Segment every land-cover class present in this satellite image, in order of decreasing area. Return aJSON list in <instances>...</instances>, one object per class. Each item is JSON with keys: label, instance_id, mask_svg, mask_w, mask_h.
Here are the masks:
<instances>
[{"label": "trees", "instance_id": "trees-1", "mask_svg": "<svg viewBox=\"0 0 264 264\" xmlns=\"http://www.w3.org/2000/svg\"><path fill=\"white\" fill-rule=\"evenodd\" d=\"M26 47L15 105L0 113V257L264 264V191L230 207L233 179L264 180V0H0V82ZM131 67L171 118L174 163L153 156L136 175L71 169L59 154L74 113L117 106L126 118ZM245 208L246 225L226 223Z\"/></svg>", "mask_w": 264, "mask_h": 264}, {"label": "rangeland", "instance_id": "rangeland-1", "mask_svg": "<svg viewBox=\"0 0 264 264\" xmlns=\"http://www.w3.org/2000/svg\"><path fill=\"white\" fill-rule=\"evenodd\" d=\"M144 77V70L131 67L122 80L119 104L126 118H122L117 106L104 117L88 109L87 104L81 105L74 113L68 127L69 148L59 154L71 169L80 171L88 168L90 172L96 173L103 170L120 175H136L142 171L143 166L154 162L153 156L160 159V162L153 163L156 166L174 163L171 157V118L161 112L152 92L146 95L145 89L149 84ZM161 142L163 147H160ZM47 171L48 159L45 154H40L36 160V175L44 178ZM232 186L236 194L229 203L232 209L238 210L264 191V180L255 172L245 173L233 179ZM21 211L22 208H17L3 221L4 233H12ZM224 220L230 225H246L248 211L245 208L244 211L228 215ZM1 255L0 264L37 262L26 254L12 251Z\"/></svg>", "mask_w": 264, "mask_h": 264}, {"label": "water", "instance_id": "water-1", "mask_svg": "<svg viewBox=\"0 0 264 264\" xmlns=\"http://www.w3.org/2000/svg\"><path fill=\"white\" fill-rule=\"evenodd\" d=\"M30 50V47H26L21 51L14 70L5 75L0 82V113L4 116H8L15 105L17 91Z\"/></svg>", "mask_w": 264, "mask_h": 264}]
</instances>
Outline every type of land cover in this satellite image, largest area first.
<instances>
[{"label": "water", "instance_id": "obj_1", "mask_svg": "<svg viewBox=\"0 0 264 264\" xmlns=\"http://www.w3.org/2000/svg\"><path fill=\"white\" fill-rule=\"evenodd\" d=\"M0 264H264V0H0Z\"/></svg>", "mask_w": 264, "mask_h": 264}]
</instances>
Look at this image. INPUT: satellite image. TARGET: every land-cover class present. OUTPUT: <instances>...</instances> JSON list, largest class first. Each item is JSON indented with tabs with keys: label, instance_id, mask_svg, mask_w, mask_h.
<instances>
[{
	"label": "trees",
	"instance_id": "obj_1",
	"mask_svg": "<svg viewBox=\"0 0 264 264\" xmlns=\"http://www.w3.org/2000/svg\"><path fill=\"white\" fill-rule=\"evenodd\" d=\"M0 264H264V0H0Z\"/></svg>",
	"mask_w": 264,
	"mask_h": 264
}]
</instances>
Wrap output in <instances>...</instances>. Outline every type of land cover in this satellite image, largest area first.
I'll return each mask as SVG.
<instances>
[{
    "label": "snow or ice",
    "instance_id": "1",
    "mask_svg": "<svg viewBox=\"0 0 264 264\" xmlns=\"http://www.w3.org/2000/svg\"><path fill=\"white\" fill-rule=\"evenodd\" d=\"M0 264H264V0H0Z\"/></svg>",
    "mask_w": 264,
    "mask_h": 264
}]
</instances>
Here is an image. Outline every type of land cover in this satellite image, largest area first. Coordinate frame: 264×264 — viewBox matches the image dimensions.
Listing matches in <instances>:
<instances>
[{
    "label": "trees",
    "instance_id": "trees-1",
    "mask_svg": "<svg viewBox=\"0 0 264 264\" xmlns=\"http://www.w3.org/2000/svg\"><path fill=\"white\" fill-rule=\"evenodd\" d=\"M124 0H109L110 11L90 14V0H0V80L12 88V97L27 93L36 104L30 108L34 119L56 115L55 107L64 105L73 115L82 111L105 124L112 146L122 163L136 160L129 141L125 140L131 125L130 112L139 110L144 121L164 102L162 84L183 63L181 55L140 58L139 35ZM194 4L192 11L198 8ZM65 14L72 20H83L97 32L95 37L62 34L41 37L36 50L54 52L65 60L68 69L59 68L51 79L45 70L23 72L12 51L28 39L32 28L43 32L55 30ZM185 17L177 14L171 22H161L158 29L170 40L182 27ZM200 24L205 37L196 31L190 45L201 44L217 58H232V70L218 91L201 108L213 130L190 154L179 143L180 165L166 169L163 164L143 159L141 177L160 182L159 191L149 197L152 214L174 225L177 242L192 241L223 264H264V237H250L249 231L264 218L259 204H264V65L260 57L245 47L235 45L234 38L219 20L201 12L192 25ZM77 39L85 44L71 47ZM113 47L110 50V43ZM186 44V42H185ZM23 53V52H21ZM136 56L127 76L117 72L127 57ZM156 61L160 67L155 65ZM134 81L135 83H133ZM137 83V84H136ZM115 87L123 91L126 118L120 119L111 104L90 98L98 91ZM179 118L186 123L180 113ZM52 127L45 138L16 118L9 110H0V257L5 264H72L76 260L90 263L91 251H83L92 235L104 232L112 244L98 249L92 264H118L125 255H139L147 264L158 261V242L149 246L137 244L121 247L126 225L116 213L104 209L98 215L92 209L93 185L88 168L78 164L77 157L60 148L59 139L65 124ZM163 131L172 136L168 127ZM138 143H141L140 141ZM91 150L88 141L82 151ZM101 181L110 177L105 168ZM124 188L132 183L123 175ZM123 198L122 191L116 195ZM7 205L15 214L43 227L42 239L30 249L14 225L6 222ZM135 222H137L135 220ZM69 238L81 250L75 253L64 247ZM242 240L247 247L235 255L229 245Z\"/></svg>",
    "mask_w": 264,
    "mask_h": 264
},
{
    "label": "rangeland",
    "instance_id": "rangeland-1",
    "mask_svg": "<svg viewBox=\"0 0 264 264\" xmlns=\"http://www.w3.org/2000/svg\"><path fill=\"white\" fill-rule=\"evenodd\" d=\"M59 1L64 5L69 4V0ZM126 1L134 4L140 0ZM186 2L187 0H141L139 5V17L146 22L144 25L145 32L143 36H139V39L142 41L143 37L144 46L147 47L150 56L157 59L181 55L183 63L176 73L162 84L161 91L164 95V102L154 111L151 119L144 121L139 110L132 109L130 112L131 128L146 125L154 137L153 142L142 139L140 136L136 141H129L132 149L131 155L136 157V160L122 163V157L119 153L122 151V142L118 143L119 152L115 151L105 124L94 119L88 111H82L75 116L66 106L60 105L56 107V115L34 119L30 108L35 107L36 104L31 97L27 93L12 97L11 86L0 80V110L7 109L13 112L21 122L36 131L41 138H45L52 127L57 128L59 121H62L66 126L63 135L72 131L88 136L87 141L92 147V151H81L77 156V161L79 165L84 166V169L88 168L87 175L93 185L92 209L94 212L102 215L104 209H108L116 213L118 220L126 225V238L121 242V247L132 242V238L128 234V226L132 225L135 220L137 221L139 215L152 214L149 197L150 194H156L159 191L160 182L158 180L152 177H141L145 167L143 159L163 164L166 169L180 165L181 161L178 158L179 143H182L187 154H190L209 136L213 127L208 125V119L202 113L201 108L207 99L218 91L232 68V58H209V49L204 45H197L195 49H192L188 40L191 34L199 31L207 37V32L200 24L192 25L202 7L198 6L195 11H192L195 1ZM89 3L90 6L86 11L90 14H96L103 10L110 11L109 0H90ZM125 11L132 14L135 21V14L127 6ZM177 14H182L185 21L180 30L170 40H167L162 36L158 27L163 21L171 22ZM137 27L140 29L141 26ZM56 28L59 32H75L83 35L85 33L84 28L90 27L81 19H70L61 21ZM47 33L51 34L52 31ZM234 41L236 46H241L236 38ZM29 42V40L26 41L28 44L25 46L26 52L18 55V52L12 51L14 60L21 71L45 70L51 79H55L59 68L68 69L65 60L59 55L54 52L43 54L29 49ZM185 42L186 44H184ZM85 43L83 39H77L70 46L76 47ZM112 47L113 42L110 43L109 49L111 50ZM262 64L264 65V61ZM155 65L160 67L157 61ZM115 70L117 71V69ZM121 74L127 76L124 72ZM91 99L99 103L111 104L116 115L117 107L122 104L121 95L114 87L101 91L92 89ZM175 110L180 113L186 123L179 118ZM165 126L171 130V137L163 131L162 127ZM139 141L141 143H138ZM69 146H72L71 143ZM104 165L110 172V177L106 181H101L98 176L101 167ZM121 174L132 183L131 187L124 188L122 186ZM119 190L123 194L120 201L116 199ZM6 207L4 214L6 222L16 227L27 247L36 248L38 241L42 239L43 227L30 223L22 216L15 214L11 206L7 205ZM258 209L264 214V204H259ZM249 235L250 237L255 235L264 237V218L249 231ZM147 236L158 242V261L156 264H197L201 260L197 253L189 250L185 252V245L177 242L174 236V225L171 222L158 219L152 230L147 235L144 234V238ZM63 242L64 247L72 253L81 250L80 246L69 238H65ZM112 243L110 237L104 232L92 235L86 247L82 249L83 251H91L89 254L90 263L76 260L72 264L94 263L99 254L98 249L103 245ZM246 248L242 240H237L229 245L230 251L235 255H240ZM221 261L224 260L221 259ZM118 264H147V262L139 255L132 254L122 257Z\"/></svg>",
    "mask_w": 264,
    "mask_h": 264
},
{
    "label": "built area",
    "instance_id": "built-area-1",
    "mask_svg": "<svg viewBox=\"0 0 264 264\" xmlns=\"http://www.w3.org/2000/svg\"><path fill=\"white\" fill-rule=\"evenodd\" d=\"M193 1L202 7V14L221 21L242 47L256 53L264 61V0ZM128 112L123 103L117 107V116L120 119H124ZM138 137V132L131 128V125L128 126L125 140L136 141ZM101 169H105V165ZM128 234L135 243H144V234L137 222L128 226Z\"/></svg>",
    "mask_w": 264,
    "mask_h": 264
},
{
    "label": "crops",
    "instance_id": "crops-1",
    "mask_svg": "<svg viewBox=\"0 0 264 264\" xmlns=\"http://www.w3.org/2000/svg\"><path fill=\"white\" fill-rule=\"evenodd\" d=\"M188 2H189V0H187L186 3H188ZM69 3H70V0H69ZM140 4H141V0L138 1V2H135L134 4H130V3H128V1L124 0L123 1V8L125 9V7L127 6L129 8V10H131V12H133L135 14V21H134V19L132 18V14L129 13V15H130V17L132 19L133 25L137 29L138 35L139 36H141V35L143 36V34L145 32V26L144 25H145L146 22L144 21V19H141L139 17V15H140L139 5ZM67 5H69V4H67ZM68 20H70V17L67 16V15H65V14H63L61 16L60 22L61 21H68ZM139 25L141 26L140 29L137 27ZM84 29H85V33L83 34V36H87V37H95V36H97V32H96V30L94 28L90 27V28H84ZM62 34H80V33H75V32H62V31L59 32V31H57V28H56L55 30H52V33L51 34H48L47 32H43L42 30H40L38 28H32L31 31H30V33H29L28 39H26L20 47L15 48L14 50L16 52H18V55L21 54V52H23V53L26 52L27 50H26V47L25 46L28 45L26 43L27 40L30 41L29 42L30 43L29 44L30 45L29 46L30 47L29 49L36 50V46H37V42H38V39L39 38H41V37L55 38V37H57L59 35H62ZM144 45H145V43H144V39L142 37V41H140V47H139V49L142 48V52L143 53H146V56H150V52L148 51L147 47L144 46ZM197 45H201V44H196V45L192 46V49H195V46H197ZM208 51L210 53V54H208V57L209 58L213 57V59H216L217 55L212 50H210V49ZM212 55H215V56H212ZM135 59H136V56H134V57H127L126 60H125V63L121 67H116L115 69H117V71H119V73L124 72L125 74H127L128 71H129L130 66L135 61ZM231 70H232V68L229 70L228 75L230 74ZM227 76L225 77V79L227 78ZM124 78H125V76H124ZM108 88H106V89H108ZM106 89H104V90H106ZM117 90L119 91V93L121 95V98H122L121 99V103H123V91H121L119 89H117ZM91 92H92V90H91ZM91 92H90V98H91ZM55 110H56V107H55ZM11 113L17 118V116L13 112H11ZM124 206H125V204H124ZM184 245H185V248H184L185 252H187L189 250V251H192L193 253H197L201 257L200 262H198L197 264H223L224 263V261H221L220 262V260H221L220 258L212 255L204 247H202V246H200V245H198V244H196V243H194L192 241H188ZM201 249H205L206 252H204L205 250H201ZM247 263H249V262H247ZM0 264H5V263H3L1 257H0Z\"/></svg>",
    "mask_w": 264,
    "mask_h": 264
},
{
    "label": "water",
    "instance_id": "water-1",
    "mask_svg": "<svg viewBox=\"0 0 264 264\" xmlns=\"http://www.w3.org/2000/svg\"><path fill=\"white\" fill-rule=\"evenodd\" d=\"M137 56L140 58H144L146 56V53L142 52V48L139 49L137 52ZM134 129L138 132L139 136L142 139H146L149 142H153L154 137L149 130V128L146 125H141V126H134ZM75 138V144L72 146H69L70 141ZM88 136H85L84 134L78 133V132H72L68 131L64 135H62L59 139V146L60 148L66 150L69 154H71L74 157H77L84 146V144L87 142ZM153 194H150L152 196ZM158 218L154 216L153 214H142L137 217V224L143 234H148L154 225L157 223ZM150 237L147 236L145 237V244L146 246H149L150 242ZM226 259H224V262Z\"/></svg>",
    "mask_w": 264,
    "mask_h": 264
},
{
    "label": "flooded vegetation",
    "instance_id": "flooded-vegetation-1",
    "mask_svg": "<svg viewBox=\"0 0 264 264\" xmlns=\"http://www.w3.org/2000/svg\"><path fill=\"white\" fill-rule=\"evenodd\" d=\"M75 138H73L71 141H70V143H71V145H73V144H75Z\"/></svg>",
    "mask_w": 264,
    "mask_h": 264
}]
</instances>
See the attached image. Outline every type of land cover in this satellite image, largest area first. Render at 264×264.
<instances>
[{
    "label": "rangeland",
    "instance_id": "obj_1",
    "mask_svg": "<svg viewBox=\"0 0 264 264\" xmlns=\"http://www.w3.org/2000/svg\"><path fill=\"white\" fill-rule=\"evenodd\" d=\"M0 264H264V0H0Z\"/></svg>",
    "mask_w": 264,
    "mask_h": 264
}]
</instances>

Task: How many lines of the material above contain the string "present", with case counting? Reply with the number only.

Final result: 2